REQUIRED ACTION
Copy out the action spotting excerpt from the words "side. This design" through the words "at MMSports’23 [9].", replacing "queue" with "buffer".

EXCERPT PROVIDED
In this appendix, the participants provide a short summary of their methods. Only teams who provided a technical report at the end of the challenge that has been peer-reviewed by the organizers were able to submit a summary. This ensures that the presented methods followed the challenge rules.

### Action Spotting

#### S2 - mt\_player

*Yingsen Zeng, Yujie Zhong, Zhijian Huang, Feng Yan, Lin Ma*

*{zengyingssen, zhongyujie, yanfeng05}@meituan.com, huangzhj56@mail2.sysu.edu.cn, linma@alumni.cuhk.net*

Our proposed method aims to improve the accuracy of action detection in untrimmed videos through multi-scale and multi-feature fusion. The model is based on an encoder-decoder structure, including a fully convolutional encoder, a multi-scale feature pyramid network, and a lightweight decoder for action classification and location. To tackle single timestamp labeling for action locations, we employ a soft-NMS approach based on Euclidean distance after IoU-based NMS. Additionally, we discover that different video features exhibit biases towards different action categories, and therefore, we explore three methods of feature fusion: early fusion, mid-level fusion, and late fusion. Four pre-computed video features we use are Baidu, ResNet (both from SoccerNet Challenge), CLIP [29], and VideoMAE [33]. Ultimately, we achieve the best performance by combining mid-level fusion and class-wise late fusion. Our method is extensively tested and demonstrates its effectiveness, achieving 71.1% tight-mAP and 78.8% loose-mAP in challenge set.

#### S3 - ASTRA [9]

*Artur Xarles, Sergio Escalera, Thomas B. Moeslund, Albert Clapés*

*arturxe@gmail.com, sescalera@ub.edu, tbm@create.aau.dk, aclapes@ub.edu*

Action Spotting TRANSformer (ASTRA) leverages pre-computed visual embeddings from five video classification backbones provided by Baidu Research [34]. ASTRA combines these embeddings in a transformer encoder-decoder module with learnable queries on the decoder

side. This design enables the model to handle different input and output temporal dimensions, resulting in improved performance with higher temporal resolution for the outputs. To further enhance ASTRA’s capability to capture fine-grained details, we introduce the concept of temporally local attention within the transformer encoder. Following Soares et al. [8], two prediction heads are employed to predict the action classification and the displacement offsets with respect to the predefined anchors. To enhance generalization and address the long-tail distribution of the data, ASTRA incorporates a balanced mix-up technique. This technique generates data mixtures during training using an action-balanced data distribution stored in a queue, which is updated during each batch iteration. More information is available in our paper published at MMSports’23 [9].

DATA EXCERPTS
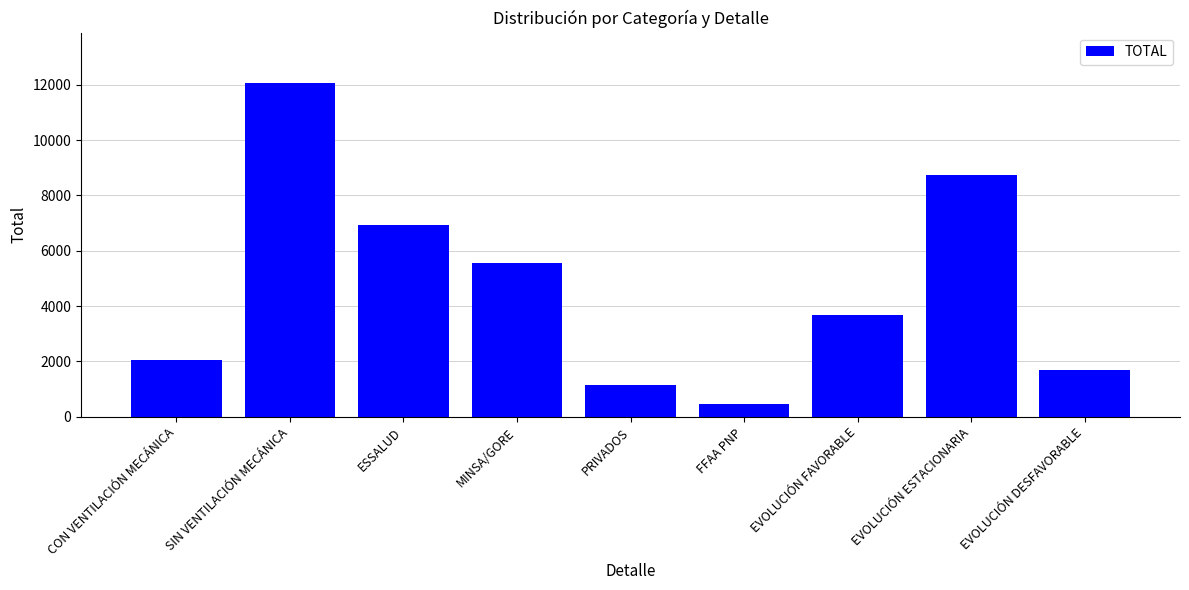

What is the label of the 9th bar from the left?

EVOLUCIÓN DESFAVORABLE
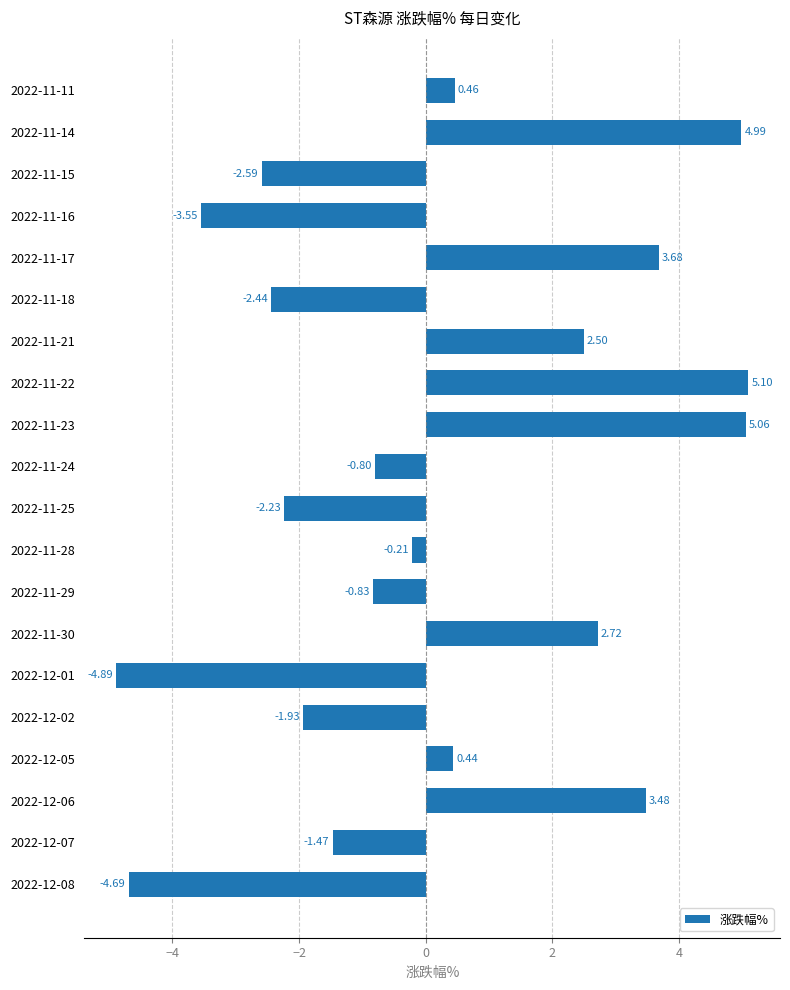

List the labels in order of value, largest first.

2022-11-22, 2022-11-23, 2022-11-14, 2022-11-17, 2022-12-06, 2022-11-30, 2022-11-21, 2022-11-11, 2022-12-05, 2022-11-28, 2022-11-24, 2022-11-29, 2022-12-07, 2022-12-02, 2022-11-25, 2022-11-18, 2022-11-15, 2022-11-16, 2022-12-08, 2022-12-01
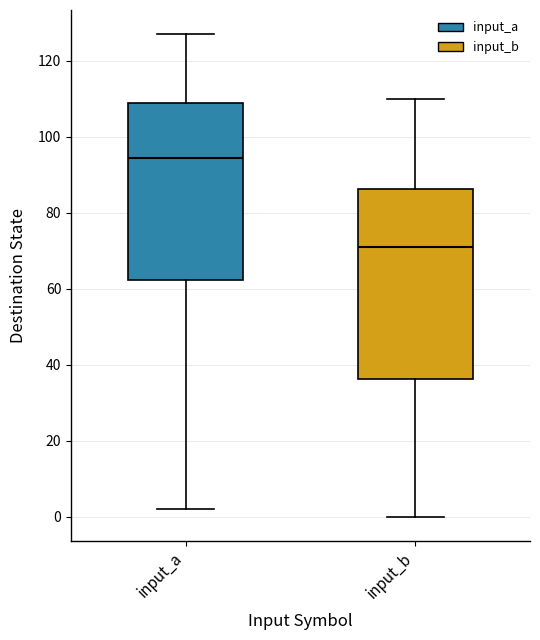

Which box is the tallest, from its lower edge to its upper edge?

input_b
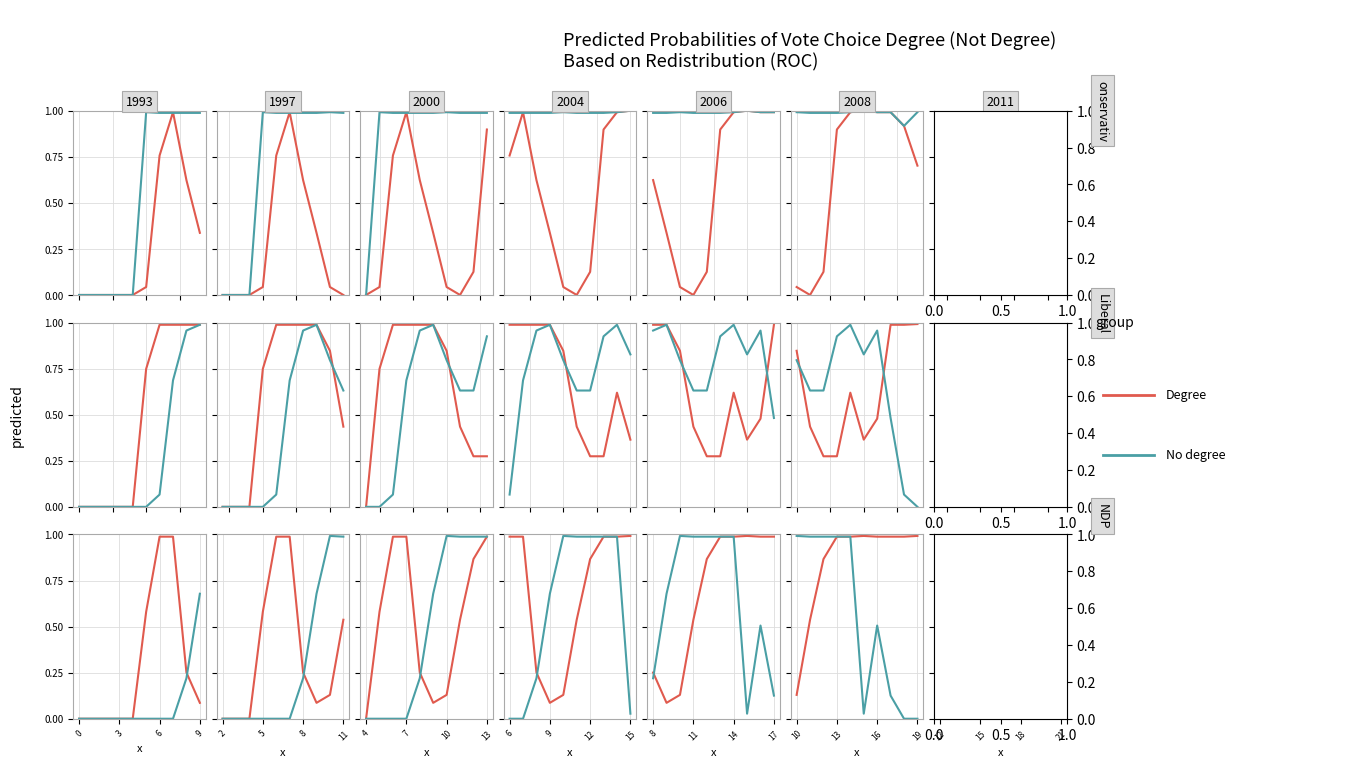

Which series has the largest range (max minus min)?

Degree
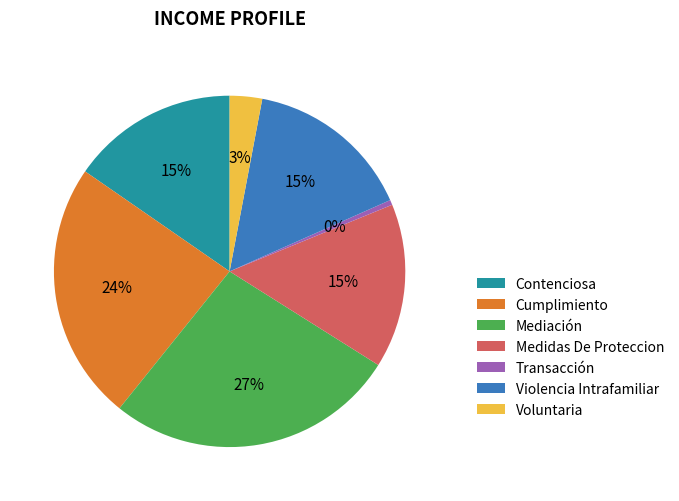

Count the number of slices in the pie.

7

EXPECTED OUTPUT
side. This design enables the model to handle different input and output temporal dimensions, resulting in improved performance with higher temporal resolution for the outputs. To further enhance ASTRA’s capability to capture fine-grained details, we introduce the concept of temporally local attention within the transformer encoder. Following Soares et al. [8], two prediction heads are employed to predict the action classification and the displacement offsets with respect to the predefined anchors. To enhance generalization and address the long-tail distribution of the data, ASTRA incorporates a balanced mix-up technique. This technique generates data mixtures during training using an action-balanced data distribution stored in a buffer, which is updated during each batch iteration. More information is available in our paper published at MMSports’23 [9].